■ Records ■
►

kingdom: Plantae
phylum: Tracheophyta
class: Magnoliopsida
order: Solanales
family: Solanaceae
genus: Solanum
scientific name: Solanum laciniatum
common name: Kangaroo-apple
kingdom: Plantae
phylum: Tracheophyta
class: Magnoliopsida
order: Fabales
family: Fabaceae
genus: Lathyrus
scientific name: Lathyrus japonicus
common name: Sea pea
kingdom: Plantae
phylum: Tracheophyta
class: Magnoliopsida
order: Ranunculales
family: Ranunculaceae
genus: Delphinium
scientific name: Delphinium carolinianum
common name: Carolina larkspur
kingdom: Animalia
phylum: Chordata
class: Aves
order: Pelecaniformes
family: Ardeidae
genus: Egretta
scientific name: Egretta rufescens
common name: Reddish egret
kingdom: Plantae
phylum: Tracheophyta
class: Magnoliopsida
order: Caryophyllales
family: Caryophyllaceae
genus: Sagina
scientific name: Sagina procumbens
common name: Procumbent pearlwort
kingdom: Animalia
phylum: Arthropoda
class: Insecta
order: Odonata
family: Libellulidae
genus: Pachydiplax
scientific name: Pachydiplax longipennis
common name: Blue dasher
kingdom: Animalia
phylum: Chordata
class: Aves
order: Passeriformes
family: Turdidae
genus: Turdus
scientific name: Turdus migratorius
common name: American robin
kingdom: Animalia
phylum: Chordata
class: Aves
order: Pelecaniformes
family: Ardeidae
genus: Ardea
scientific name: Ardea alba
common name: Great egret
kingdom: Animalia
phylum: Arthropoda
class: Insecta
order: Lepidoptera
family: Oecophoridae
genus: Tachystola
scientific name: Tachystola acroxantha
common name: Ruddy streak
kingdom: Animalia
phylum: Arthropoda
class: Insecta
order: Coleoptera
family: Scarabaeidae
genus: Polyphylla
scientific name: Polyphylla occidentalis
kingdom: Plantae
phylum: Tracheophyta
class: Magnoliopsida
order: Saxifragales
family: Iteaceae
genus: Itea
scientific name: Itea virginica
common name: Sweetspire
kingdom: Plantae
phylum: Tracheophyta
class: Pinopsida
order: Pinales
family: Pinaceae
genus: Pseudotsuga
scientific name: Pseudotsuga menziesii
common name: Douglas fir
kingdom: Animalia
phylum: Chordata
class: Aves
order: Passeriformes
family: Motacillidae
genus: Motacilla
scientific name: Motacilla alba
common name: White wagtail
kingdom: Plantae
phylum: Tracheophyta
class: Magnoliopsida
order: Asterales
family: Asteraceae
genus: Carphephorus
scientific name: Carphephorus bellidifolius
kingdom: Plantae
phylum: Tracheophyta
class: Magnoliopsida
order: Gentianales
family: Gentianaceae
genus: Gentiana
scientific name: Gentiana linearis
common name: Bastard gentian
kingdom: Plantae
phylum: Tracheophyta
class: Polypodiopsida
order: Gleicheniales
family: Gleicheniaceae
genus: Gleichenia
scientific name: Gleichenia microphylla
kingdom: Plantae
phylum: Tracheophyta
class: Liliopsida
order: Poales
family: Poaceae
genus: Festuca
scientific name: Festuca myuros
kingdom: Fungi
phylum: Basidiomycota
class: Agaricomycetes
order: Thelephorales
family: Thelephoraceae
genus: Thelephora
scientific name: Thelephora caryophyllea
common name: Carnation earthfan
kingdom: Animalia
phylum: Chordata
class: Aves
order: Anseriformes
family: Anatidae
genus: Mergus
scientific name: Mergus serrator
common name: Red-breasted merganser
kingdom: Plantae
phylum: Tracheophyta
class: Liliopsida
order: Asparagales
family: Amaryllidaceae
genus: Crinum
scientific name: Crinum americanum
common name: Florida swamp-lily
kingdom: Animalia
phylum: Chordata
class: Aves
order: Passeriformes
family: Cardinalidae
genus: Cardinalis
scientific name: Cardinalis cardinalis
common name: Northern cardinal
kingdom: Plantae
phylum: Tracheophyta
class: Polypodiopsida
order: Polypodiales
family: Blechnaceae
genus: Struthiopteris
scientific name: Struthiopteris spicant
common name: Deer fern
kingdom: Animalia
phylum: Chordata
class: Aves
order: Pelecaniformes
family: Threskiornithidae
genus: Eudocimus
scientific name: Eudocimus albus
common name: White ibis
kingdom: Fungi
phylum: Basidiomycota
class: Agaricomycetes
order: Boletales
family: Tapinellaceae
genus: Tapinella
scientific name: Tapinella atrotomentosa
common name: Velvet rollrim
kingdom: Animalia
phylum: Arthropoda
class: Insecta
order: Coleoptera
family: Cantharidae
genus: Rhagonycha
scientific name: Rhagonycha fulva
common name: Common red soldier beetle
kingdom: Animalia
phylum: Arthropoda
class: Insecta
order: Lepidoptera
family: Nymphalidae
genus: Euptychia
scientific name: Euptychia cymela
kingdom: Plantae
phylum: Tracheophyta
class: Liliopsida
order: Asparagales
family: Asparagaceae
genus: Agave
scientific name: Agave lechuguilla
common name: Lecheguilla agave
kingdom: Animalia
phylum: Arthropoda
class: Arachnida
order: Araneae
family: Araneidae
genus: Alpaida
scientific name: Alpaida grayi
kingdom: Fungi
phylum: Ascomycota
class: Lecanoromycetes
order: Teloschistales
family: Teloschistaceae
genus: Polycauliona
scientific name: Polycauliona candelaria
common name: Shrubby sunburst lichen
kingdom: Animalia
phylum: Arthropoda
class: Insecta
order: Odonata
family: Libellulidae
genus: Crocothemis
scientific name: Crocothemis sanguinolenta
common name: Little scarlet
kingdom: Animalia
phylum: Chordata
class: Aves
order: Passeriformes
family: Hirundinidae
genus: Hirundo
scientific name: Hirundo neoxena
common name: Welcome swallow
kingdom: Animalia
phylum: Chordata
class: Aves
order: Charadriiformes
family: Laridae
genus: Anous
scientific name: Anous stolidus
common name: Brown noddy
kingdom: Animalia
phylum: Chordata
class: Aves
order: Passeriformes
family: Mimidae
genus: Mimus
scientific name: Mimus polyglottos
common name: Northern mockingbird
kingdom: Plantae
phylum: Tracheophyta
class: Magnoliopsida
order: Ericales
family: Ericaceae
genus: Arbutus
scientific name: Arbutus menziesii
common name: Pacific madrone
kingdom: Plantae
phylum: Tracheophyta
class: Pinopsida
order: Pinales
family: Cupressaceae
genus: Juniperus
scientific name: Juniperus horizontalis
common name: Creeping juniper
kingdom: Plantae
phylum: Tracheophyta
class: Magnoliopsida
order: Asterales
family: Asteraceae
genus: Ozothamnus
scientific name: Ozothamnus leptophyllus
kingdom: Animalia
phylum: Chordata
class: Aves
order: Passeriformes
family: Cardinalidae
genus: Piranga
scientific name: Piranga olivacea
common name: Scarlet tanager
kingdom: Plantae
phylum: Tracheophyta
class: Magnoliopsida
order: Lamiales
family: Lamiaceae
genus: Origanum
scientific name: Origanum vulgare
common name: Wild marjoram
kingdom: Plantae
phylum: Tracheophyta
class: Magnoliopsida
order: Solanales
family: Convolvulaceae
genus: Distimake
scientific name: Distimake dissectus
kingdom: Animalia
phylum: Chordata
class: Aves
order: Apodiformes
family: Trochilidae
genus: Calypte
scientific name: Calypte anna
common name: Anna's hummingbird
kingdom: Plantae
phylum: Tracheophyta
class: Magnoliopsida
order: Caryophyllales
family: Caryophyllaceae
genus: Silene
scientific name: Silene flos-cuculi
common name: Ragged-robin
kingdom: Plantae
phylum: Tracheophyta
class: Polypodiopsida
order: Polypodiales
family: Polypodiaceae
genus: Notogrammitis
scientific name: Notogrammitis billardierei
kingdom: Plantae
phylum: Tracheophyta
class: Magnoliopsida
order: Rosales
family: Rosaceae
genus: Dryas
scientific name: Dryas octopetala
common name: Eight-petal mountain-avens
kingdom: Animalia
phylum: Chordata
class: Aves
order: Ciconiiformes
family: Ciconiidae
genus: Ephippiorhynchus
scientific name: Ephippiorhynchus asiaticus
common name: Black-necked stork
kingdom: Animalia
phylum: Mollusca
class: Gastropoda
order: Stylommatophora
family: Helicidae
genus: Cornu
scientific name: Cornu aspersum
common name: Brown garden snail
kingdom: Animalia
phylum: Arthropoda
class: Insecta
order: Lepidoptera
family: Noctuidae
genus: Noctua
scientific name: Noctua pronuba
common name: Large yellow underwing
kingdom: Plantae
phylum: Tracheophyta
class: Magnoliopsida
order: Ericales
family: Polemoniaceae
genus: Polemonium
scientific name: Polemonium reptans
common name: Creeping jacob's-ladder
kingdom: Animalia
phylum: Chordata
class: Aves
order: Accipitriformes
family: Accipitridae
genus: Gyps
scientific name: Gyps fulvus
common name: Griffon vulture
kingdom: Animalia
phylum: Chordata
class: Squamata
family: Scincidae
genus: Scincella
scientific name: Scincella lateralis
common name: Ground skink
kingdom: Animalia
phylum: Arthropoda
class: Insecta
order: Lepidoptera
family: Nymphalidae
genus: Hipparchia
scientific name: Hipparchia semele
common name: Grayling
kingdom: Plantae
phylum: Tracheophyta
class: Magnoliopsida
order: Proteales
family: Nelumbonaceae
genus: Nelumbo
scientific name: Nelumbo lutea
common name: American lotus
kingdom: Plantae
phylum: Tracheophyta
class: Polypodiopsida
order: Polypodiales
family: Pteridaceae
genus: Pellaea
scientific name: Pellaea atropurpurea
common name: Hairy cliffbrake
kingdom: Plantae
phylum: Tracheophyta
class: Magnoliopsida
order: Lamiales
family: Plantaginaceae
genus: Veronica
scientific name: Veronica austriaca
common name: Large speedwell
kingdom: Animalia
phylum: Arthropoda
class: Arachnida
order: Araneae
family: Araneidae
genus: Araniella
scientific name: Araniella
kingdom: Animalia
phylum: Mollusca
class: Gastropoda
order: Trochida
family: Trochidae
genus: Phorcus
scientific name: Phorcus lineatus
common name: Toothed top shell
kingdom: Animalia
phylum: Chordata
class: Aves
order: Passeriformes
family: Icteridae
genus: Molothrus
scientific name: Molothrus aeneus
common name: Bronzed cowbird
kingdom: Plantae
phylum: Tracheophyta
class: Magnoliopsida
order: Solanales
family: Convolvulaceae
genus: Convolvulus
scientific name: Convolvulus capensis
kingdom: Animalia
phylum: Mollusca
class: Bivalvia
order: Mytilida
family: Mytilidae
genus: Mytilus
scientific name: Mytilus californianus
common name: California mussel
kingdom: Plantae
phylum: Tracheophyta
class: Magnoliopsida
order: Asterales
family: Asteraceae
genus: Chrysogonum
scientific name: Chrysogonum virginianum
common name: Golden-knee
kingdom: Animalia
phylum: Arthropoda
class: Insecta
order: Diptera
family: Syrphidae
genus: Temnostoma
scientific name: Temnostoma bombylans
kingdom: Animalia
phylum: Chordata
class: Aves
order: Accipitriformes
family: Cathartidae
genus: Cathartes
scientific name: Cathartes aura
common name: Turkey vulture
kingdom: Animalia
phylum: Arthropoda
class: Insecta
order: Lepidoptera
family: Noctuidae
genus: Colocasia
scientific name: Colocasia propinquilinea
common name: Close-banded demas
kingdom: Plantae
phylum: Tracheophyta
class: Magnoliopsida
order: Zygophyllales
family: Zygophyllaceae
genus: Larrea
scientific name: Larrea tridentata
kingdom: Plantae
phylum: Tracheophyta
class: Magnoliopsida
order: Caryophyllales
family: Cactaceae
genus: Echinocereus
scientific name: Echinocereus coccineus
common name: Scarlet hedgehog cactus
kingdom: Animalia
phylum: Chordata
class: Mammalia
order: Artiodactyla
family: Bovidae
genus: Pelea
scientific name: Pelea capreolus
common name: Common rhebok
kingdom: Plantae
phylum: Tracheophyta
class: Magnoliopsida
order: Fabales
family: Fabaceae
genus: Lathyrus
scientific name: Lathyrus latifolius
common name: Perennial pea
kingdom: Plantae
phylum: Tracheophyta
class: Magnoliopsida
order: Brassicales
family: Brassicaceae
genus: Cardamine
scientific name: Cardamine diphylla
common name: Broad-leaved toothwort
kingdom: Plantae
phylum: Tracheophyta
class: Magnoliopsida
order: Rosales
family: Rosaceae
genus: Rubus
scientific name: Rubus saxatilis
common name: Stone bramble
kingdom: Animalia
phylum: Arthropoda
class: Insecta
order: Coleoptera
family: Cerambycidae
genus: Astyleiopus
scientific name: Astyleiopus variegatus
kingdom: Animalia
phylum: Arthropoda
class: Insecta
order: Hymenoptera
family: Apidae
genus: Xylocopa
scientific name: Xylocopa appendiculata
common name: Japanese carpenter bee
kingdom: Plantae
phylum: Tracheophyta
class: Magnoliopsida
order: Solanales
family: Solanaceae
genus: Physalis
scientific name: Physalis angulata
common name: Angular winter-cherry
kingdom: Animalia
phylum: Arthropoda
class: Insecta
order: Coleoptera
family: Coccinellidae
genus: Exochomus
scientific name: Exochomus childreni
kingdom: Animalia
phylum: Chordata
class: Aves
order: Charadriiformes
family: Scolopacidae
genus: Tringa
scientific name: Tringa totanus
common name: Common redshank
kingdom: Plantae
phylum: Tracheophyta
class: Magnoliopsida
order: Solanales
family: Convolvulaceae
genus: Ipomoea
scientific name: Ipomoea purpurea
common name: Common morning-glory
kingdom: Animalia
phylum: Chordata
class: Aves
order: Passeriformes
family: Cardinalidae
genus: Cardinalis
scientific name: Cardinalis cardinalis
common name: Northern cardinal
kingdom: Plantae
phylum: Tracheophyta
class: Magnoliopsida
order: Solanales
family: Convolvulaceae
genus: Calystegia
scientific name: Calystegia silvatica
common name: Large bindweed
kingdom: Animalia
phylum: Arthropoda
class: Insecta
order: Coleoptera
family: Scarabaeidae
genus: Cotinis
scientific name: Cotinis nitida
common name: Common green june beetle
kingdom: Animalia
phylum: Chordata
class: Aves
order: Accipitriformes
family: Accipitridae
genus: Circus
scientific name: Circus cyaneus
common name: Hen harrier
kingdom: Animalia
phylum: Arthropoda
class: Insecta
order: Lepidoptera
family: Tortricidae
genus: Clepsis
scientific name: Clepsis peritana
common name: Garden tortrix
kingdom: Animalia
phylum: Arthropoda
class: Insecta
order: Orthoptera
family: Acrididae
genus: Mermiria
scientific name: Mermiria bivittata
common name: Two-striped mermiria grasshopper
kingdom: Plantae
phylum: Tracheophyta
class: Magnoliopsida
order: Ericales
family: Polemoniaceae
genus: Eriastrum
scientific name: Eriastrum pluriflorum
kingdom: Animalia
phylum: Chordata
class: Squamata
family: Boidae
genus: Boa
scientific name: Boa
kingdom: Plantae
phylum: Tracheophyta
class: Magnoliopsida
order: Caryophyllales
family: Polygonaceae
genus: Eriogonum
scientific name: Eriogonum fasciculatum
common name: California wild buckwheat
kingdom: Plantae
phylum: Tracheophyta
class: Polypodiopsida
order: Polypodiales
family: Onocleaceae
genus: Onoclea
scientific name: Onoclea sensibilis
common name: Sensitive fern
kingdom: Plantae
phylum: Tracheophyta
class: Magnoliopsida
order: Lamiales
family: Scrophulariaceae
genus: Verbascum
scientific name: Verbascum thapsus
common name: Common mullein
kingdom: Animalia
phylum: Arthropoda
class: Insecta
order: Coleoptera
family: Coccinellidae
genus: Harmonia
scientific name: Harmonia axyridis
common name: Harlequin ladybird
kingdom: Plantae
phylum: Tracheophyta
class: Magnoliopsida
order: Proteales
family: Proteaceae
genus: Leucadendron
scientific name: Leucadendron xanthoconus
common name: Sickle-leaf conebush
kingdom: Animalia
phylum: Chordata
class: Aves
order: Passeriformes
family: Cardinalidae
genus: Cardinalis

◄

■ Work required ■
Write out the lines of the entries above word for word, beginning at the line that contains "scientific name: Astyleiopus variegatus" and stopping after the line that contains "scientific name: Exochomus childreni".

■ Answer ■
scientific name: Astyleiopus variegatus
kingdom: Animalia
phylum: Arthropoda
class: Insecta
order: Hymenoptera
family: Apidae
genus: Xylocopa
scientific name: Xylocopa appendiculata
common name: Japanese carpenter bee
kingdom: Plantae
phylum: Tracheophyta
class: Magnoliopsida
order: Solanales
family: Solanaceae
genus: Physalis
scientific name: Physalis angulata
common name: Angular winter-cherry
kingdom: Animalia
phylum: Arthropoda
class: Insecta
order: Coleoptera
family: Coccinellidae
genus: Exochomus
scientific name: Exochomus childreni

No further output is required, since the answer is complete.